ミニスタリングの原則
『わたしに従ってきなさい』を通して行うミニスタリング
人に良い影響を与えるために,『わたしに従ってきなさい』をどのように活用することができるでしょうか。
家庭で家族とともにいようと,日曜学校で教師や生徒とともにいようと,学校や職場あるいはどこかほかの所にいようと,『わたしに従ってきなさい』は,人にミニスタリングを行う機会をたくさん与えてくれます。結局,教えることは,「日曜日に話し合いを進行する以上のことです。愛をもってミニスタリングを行い,福音によって人々に祝福をもたらすことも含まれ」るのです。1
生徒と交流する
オフェリア・トレホ・デ・カルデナスは,集っているメキシコシティーのワードで日曜学校のヤングアダルトクラスの教師に召されたとき,クラスの生徒一人一人と打ち解けた関係になるならば,彼らを教え,強める能力も高くなると感じました。
「わたしと打ち解けた関係になっておらず,わたしの愛を感じていなかったら,クラスの生徒はわたしがクラスで教えても証しても,わたしの言ったことを信じないだろうと思ったのです」と彼女は言います。「わたしのことをただの日曜学校の教師だとしか思わないかもしれません。」
でも,カルデナス姉妹は2週間に1度しか教えていないのに,どうやってそのような関係を作ることができたのでしょうか。テクノロジーに答えを見いだしたのです。携帯電話アプリケーションWhatsAppを使い,メールやボイスメッセージで,間もなく生徒たちと毎日交流するようになりました。今では,次の日曜学校のレッスンまで毎日,クラスのメンバーの一人が次のレッスンに出てくる聖句を一つ,それについて考えたことを添えて自発的にほかのメンバーに送っています。その聖句と意見を読んで,クラスのメンバーたちは自分の考えたことを返します。
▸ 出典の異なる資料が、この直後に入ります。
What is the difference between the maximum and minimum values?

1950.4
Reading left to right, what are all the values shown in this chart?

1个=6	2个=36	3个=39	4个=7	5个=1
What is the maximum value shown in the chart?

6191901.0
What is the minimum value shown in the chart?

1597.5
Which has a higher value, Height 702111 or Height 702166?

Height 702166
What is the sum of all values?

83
「聖句を読むと笑顔の絵文字を送ってくれるので,彼らがその聖句を読んだり研究したりして,それについて考えたということが分かるんです」とカルデナス姉妹は言います。次の日曜学校のレッスンの時間には,生徒たちはすでに参加する準備ができています。
この日々の交流のおかげで,最近,両親があまり教会に活発でないヤングアダルトが祝福を受けました。
カルデナス姉妹は言います。「彼が教会に来ているのを見ると,わたしはうれしくなります。来るまでに苦労が幾つもあることを知っているからです。クラスメートが送ってくれた聖句と意見や,順番が回ってきたときに自分で送った聖句と意見が,彼にとってとても大きな力になっていたことは確かです。」
聖句を通して行うミニスタリングは自分の日曜学校のレッスンや聖句を使った日々の交流で終わるわけではないと,カルデナス姉妹は言います。
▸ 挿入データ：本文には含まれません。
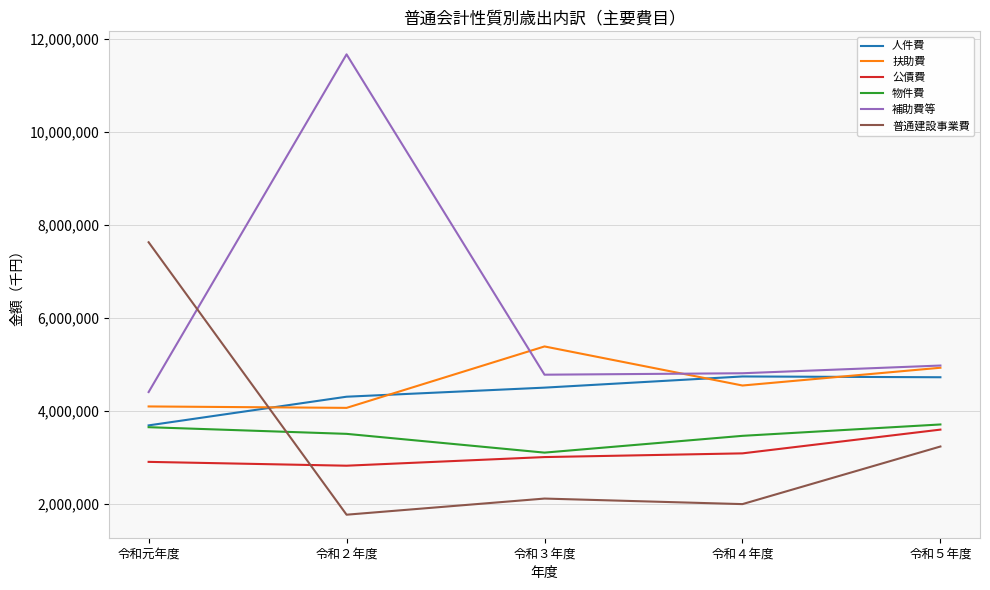

Count the number of data series in this chart.

6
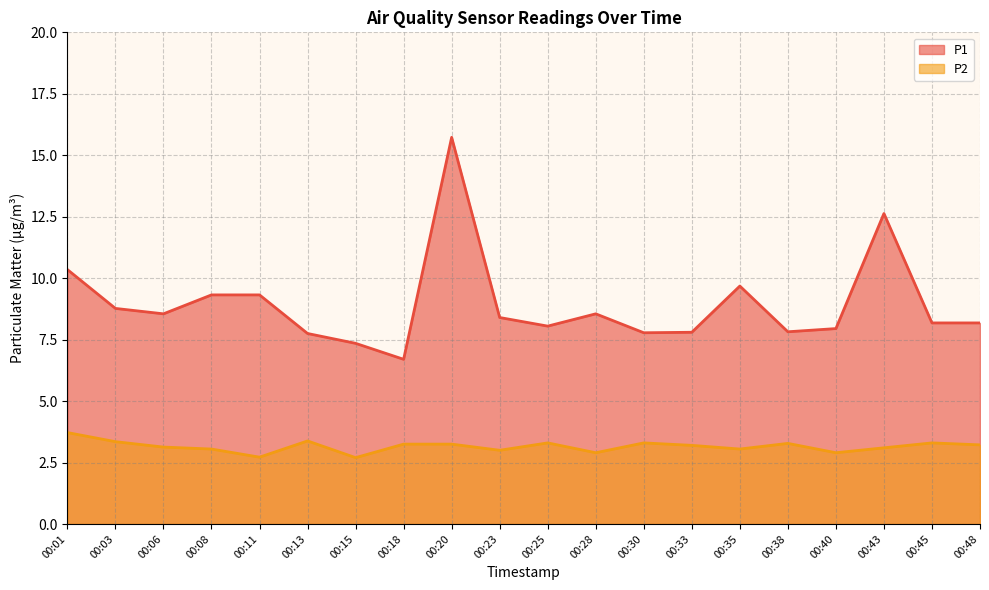

Is the value of P1 at 00:38 greater than the value of P2 at 00:40?

Yes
「レッスンの準備には,生徒たちのために祈ることも入ります。わたしは彼らのことを,日曜日だけでなく,月曜日から土曜日まで毎日考えています。必要なものは人によって様々です。彼らは皆,神の子です。レッスンの準備をするときには,彼らのことを考えます。」
そして教えるときには,生徒の話と聖霊のささやきの両方に耳を傾けます。
「御霊が教師です」と言う彼女は,生徒たちの言葉の中から御霊のささやきを聞くことがよくあります。「注意して聞かなければなりません。彼らの言うことは,御霊が与えている啓示なのですから。」
わたしたちのクラスは「家庭の夕べのようなもの」
カルラ・グティエレス・オルテガ・コルドバは,カルデナス姉妹の日曜学校のクラスの生徒であることを祝福だと思っています。それは,人を育て,人にミニスタリングをする雰囲気がクラスにあるからです。カルラはその雰囲気を作り出している要素には以下のようなものがあると言っています。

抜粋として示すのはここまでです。